### Request
Transcribe the data below verbatim from the line with "Comment utiliser le Smart" to the line with "suivant ces méthodes simples et pratiques.". Include both of those lines.

═════ Provided entries

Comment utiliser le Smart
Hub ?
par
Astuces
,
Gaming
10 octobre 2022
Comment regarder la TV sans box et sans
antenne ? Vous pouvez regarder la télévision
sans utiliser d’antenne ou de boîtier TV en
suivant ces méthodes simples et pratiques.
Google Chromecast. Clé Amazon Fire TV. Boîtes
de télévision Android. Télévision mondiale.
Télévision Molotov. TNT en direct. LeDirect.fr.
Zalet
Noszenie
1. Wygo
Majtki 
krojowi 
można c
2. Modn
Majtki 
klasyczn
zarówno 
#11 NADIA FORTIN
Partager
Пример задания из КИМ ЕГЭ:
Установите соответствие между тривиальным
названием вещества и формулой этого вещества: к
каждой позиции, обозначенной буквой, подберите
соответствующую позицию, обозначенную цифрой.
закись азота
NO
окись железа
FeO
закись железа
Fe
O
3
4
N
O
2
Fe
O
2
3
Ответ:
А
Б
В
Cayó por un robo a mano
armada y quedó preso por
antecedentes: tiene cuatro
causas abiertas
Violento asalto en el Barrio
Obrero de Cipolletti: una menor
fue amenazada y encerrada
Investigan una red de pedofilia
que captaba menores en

══════════
═════ Provided entries

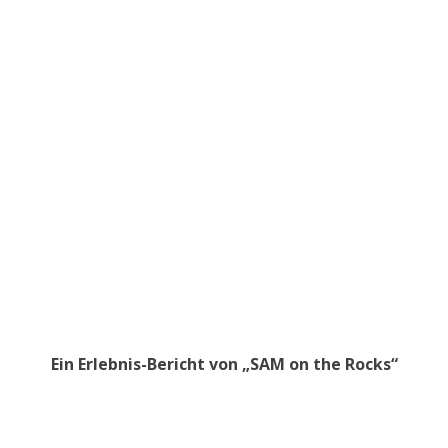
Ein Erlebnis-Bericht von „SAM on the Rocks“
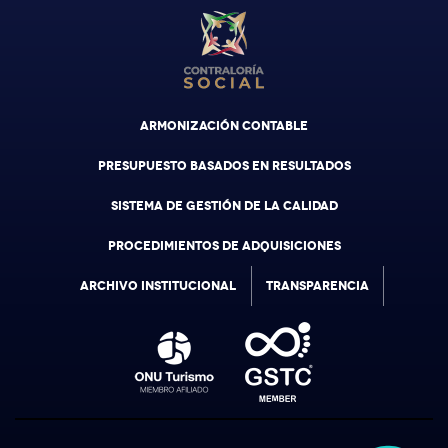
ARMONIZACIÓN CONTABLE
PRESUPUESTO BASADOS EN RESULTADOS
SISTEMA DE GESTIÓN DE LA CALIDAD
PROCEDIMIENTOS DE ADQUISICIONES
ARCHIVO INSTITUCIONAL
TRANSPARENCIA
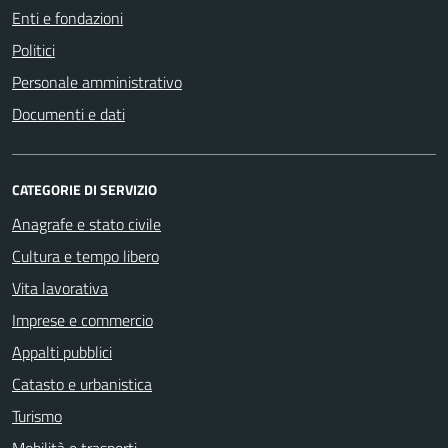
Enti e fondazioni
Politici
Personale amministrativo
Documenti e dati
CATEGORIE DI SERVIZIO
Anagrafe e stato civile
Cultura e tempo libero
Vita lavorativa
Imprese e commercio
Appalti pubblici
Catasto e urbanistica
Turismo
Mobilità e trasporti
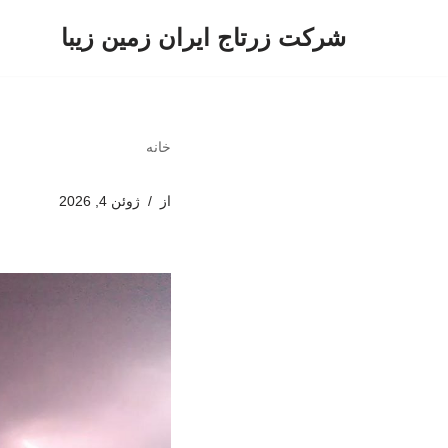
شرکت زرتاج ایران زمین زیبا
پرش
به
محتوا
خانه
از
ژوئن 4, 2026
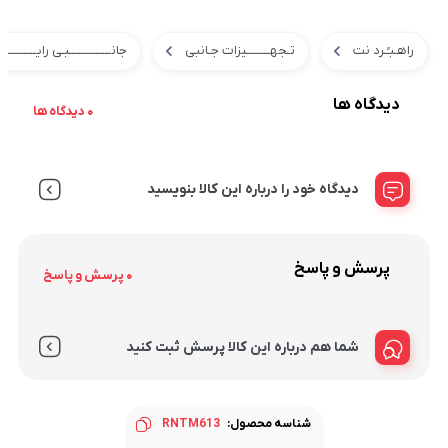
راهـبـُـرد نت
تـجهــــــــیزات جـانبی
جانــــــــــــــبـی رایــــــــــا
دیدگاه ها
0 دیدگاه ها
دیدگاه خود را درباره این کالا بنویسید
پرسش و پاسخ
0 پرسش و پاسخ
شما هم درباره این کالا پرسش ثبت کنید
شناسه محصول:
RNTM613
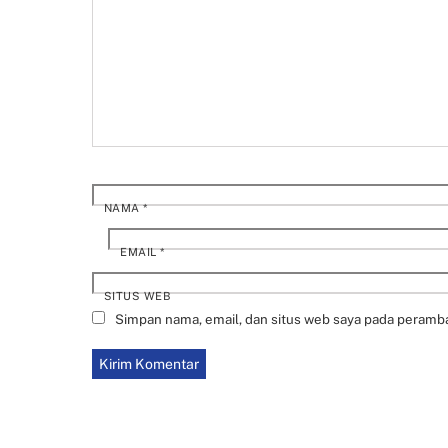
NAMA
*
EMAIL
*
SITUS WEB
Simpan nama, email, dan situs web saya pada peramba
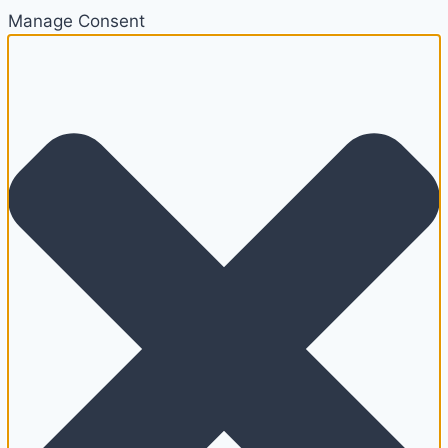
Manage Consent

══════════

### Response for this exercise
Comment utiliser le Smart
Hub ?
par
Astuces
,
Gaming
10 octobre 2022
Comment regarder la TV sans box et sans
antenne ? Vous pouvez regarder la télévision
sans utiliser d’antenne ou de boîtier TV en
suivant ces méthodes simples et pratiques.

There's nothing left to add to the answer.